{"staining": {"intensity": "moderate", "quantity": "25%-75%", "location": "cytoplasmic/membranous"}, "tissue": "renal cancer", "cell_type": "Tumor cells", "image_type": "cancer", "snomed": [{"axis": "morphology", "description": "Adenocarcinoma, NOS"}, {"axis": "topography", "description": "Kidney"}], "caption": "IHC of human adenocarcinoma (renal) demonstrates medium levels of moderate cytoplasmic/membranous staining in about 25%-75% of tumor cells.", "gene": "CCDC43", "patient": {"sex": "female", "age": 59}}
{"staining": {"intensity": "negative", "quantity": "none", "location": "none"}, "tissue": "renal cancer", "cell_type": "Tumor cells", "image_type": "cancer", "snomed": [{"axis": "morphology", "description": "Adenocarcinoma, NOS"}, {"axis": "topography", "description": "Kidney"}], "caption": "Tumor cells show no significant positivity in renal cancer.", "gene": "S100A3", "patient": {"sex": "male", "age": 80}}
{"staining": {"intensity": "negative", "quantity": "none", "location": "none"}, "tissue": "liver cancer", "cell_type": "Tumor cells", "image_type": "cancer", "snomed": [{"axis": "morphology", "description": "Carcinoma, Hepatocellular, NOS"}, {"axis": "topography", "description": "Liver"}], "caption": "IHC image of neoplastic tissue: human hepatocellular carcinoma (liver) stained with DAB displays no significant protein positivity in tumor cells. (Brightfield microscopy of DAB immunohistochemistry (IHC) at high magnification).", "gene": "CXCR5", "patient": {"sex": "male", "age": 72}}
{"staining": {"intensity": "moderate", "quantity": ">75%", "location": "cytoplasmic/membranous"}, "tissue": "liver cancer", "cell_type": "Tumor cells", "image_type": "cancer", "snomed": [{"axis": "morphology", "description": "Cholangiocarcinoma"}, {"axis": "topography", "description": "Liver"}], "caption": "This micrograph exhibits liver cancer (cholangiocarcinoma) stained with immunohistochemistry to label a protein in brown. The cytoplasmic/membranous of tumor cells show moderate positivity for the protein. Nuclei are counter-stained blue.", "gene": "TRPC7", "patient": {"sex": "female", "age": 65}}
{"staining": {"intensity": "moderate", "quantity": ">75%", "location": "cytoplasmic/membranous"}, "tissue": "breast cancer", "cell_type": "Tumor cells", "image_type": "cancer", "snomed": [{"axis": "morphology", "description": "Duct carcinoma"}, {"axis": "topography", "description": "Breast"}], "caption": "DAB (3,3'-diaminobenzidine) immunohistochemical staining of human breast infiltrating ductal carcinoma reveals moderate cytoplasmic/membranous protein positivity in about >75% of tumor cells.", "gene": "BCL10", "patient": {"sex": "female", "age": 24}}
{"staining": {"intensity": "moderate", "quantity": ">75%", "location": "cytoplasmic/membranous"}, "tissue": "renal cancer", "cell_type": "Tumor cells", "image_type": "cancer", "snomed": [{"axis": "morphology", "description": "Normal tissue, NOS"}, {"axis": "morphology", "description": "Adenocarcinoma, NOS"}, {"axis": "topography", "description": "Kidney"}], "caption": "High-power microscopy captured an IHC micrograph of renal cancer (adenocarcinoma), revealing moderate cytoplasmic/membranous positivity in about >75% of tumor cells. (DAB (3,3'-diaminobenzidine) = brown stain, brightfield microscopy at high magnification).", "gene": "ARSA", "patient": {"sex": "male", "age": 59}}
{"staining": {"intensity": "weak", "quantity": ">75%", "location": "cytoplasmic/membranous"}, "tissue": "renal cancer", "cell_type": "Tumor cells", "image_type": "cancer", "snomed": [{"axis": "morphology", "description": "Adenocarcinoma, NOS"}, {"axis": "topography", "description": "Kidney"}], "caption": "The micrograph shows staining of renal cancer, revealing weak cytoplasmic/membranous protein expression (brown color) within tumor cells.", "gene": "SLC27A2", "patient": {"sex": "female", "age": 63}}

**Work order**
Could you retype all of the records above exactly as they appear?

**Answer section**
{"staining": {"intensity": "moderate", "quantity": "25%-75%", "location": "cytoplasmic/membranous"}, "tissue": "renal cancer", "cell_type": "Tumor cells", "image_type": "cancer", "snomed": [{"axis": "morphology", "description": "Adenocarcinoma, NOS"}, {"axis": "topography", "description": "Kidney"}], "caption": "IHC of human adenocarcinoma (renal) demonstrates medium levels of moderate cytoplasmic/membranous staining in about 25%-75% of tumor cells.", "gene": "CCDC43", "patient": {"sex": "female", "age": 59}}
{"staining": {"intensity": "negative", "quantity": "none", "location": "none"}, "tissue": "renal cancer", "cell_type": "Tumor cells", "image_type": "cancer", "snomed": [{"axis": "morphology", "description": "Adenocarcinoma, NOS"}, {"axis": "topography", "description": "Kidney"}], "caption": "Tumor cells show no significant positivity in renal cancer.", "gene": "S100A3", "patient": {"sex": "male", "age": 80}}
{"staining": {"intensity": "negative", "quantity": "none", "location": "none"}, "tissue": "liver cancer", "cell_type": "Tumor cells", "image_type": "cancer", "snomed": [{"axis": "morphology", "description": "Carcinoma, Hepatocellular, NOS"}, {"axis": "topography", "description": "Liver"}], "caption": "IHC image of neoplastic tissue: human hepatocellular carcinoma (liver) stained with DAB displays no significant protein positivity in tumor cells. (Brightfield microscopy of DAB immunohistochemistry (IHC) at high magnification).", "gene": "CXCR5", "patient": {"sex": "male", "age": 72}}
{"staining": {"intensity": "moderate", "quantity": ">75%", "location": "cytoplasmic/membranous"}, "tissue": "liver cancer", "cell_type": "Tumor cells", "image_type": "cancer", "snomed": [{"axis": "morphology", "description": "Cholangiocarcinoma"}, {"axis": "topography", "description": "Liver"}], "caption": "This micrograph exhibits liver cancer (cholangiocarcinoma) stained with immunohistochemistry to label a protein in brown. The cytoplasmic/membranous of tumor cells show moderate positivity for the protein. Nuclei are counter-stained blue.", "gene": "TRPC7", "patient": {"sex": "female", "age": 65}}
{"staining": {"intensity": "moderate", "quantity": ">75%", "location": "cytoplasmic/membranous"}, "tissue": "breast cancer", "cell_type": "Tumor cells", "image_type": "cancer", "snomed": [{"axis": "morphology", "description": "Duct carcinoma"}, {"axis": "topography", "description": "Breast"}], "caption": "DAB (3,3'-diaminobenzidine) immunohistochemical staining of human breast infiltrating ductal carcinoma reveals moderate cytoplasmic/membranous protein positivity in about >75% of tumor cells.", "gene": "BCL10", "patient": {"sex": "female", "age": 24}}
{"staining": {"intensity": "moderate", "quantity": ">75%", "location": "cytoplasmic/membranous"}, "tissue": "renal cancer", "cell_type": "Tumor cells", "image_type": "cancer", "snomed": [{"axis": "morphology", "description": "Normal tissue, NOS"}, {"axis": "morphology", "description": "Adenocarcinoma, NOS"}, {"axis": "topography", "description": "Kidney"}], "caption": "High-power microscopy captured an IHC micrograph of renal cancer (adenocarcinoma), revealing moderate cytoplasmic/membranous positivity in about >75% of tumor cells. (DAB (3,3'-diaminobenzidine) = brown stain, brightfield microscopy at high magnification).", "gene": "ARSA", "patient": {"sex": "male", "age": 59}}
{"staining": {"intensity": "weak", "quantity": ">75%", "location": "cytoplasmic/membranous"}, "tissue": "renal cancer", "cell_type": "Tumor cells", "image_type": "cancer", "snomed": [{"axis": "morphology", "description": "Adenocarcinoma, NOS"}, {"axis": "topography", "description": "Kidney"}], "caption": "The micrograph shows staining of renal cancer, revealing weak cytoplasmic/membranous protein expression (brown color) within tumor cells.", "gene": "SLC27A2", "patient": {"sex": "female", "age": 63}}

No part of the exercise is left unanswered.